En Ese Nombre Hay Poder
esta hermosa letra comunica un mensaje claro y contundente: hay poder en el nombre de Jesús. A través de la repetición, se enfatiza que ese nombre es fuente de fuerza y de realidad transformadora. La afirmación de ser salvos y estar bautizados en ese nombre revela una identidad determinada por esa entrega y por esa confianza. El tema central es la salvación y la pertenencia a una experiencia de fe que conecta la vida diaria con una dimensión espiritual más profunda. El mensaje invita a mirar hacia ese nombre como certeza y guía, donde la rendición y la fe se convierten en actos de reconocimiento de un poder que sostiene.
Letra
En ese nombre hay poder,
En ese nombre hay poder,
En el nombre de Jesús
Sí, somos salvos y bautizados
En el nombre de Jesús
En ese nombre hay poder,
En el nombre de Jesús
Sí, somos salvos y bautizados
En el nombre de Jesús
Reflexión
Querido hermano y hermana, a veces la vida nos presenta desafíos que parecen superar nuestras fuerzas y nublar nuestro horizonte. En esos momentos de incertidumbre o debilidad, es sumamente reconfortante recordar una verdad sencilla pero profundamente transformadora: en el nombre de Jesús hay poder. Este nombre no es una simple palabra, sino la manifestación del amor, la gracia y la autoridad divina que sostiene nuestra existencia. Al pronunciarlo con fe, no estamos apelando a nuestras propias capacidades, sino entregando nuestras cargas a aquel que tiene el control de todo. Es una invitación cálida a descansar en su presencia y a confiar en que nunca caminamos solos.
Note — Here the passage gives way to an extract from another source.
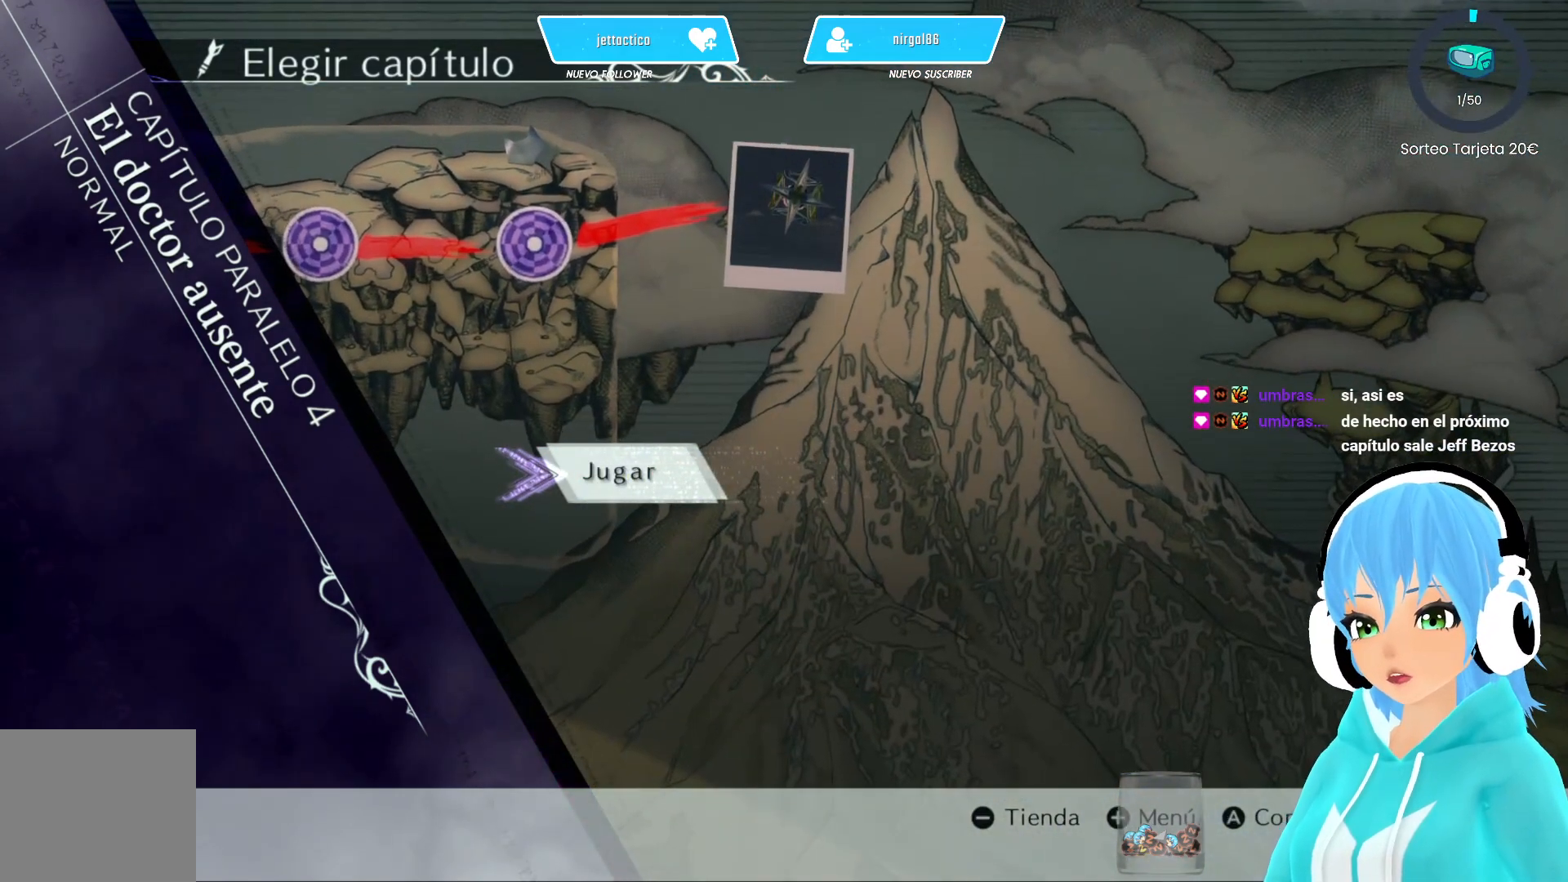
{"buttons": [], "left_stick": "center", "right_stick": "center", "events": []}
La hermosa declaración de fe que hoy contemplamos nos recuerda también que, a través de ese nombre, somos salvos y bautizados. Estas palabras definen nuestra identidad más profunda y real. Ser salvos significa haber sido rescatados y abrazados por un amor que sana nuestras heridas y restaura nuestra vida. Por su parte, el bautismo representa ese nuevo comienzo, un sello de pertenencia que nos une a su camino. Al recordar que fuimos bautizados en el nombre de Jesús, renovamos la certeza de que pertenecemos a su familia y que su Espíritu guía nuestros pasos cotidianos.
Te invito hoy a hacer tuya esta realidad en tu vida diaria. Ante el temor, la duda o las dificultades que puedas estar enfrentando, te animo a pronunciar el nombre de Jesús con confianza y devoción. Deja que su poder actúe en tus decisiones, en tu hogar y en lo más íntimo de tu corazón. Recuerda siempre que estás revestido de su salvación. Que esta hermosa certeza sea tu refugio, tu paz y tu fuerza, permitiendo que el dulce nombre de Jesús guíe cada uno de tus días con una fe renovada y una esperanza inquebrantable.
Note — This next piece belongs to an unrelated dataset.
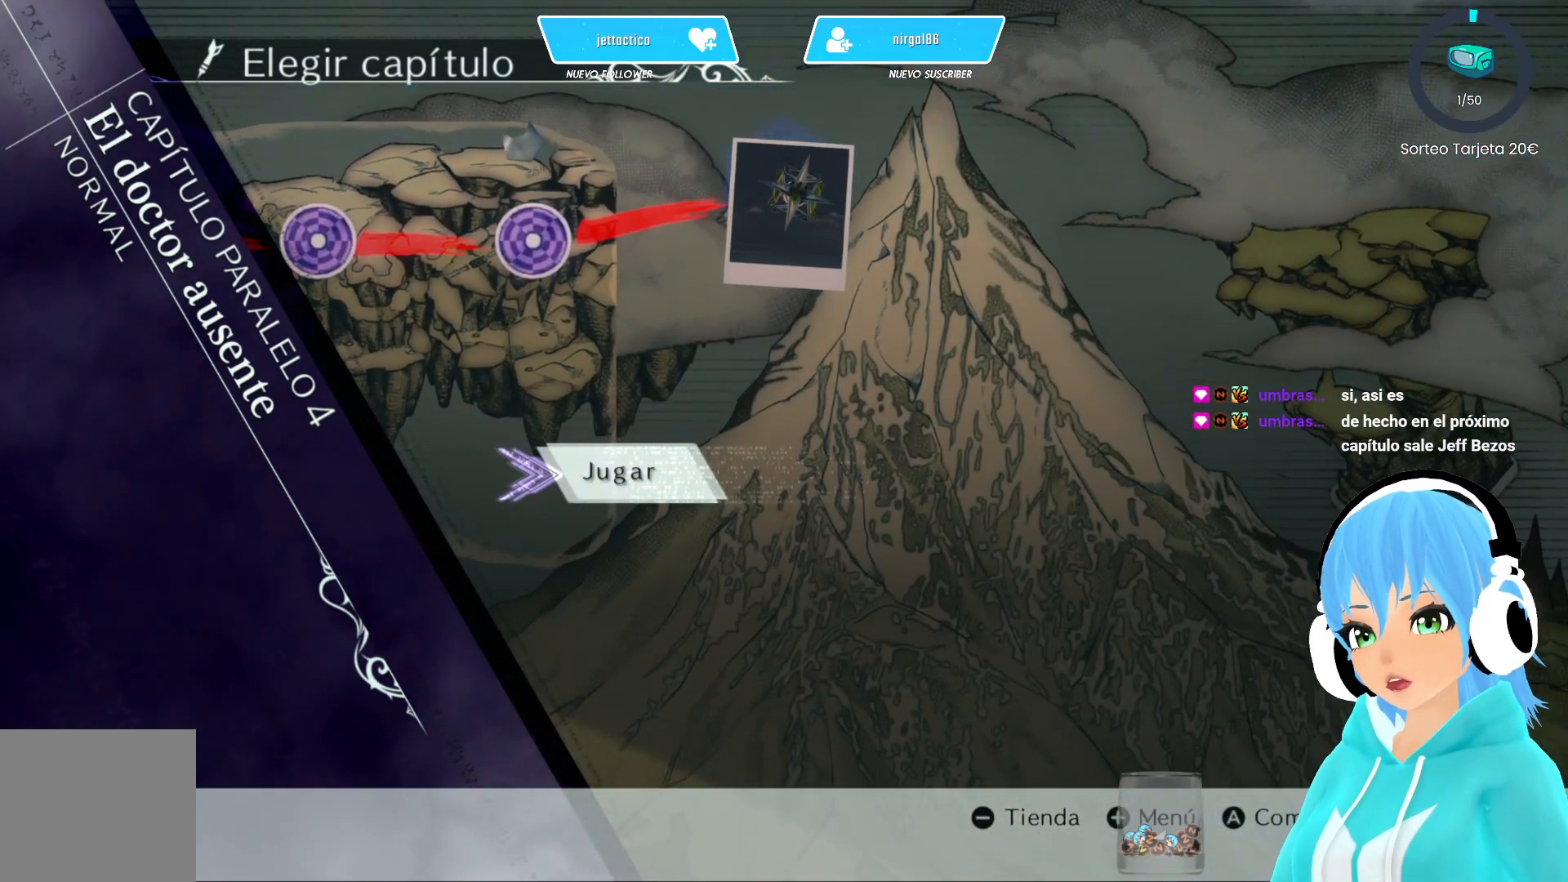
{"buttons": [], "left_stick": "center", "right_stick": "center", "events": []}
La hermosa declaración de fe que hoy contemplamos nos recuerda también que, a través de ese nombre, somos salvos y bautizados. Estas palabras definen nuestra identidad más profunda y real. Ser salvos significa haber sido rescatados y abrazados por un amor que sana nuestras heridas y restaura nuestra vida. Por su parte, el bautismo representa ese nuevo comienzo, un sello de pertenencia que nos une a su camino. Al recordar que fuimos bautizados en el nombre de Jesús, renovamos la certeza de que pertenecemos a su familia y que su Espíritu guía nuestros pasos cotidianos.
Te invito hoy a hacer tuya esta realidad en tu vida diaria. Ante el temor, la duda o las dificultades que puedas estar enfrentando, te animo a pronunciar el nombre de Jesús con confianza y devoción. Deja que su poder actúe en tus decisiones, en tu hogar y en lo más íntimo de tu corazón. Recuerda siempre que estás revestido de su salvación. Que esta hermosa certeza sea tu refugio, tu paz y tu fuerza, permitiendo que el dulce nombre de Jesús guíe cada uno de tus días con una fe renovada y una esperanza inquebrantable.